DeKALB – If Wednesday reinforced anything, it's that Ohio guard D.J. Cooper is a special player.
And if Wednesday proved anything, it's that Northern Illinois has no answer for him in what already is shaping up to be a long four years of games for the Huskies against the freshman guard.
Cooper, a high school teammate of fellow NIU freshman Tony Nixon, was unstoppable at times and along with guard Armon Bassett controlled the pace of the entire second half of Ohio's 99-84 victory over the Huskies at the Convocation Center.
Cooper scored 29 points and had six assists with no turnovers while Bassett chipped in with 25 points and seven assists for the Bobcats (11-9, 2-4 MAC East).
"We just come in and try and play defense and take what the defense gives us," Cooper said. "The ball went in for us tonight."
Ohio dominated the game in transition, an area NIU coach Ricardo Patton said the Huskies (8-10, 4-2 MAC West) prepared for in film sessions and in practice.
"I think Ohio is as committed to the fast break as any team we'll face all season," Patton said. "They really do a nice job and it starts with D.J. Cooper. He's a guy that understands how to pitch ahead, how to run a team. There were times when we made shots and celebrated too long and didn't get back."
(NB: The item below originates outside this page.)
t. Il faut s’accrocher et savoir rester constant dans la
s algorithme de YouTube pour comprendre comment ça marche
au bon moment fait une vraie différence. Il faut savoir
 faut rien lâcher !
The game started out as the Cooper and Xavier Silas show, as Silas scored the Huskies' first 15 points and Cooper netted Ohio's first eight. Silas finished the game with a career-high 31 but was slowed after Ohio's 2-3 zone focused on stopping the junior guard.
Patton said although Silas led the Huskies on offense, he was as responsible as anyone on defense for allowing the Bobcats to score at will.
"I thought defensively Silas was as bad as he's been all year," Patton said. "I thought he gave up. Even though he had 31 points, I thought he gave up as many as he made."
Silas said the Huskies couldn't find any defensive intensity.
"We just came out with a lack of intensity, and any time you do that on the defensive end, and you give up 99 points, it's hard to win when you don't have defensive intensity," Silas said.
NIU shot 6 of 26 from three-point range, including 2 of 12 from the second half when Ohio extended its lead over the final 10 minutes to secure the win.
"There's no question we took some poor shots from three," Patton said. "Silas took some poor shots. Mike DiNunno took some poor shots from three. Too far. Too deep. I think because Silas came out making shots from three-point range, he stepped back, almost outside the gym. Those are bad shots."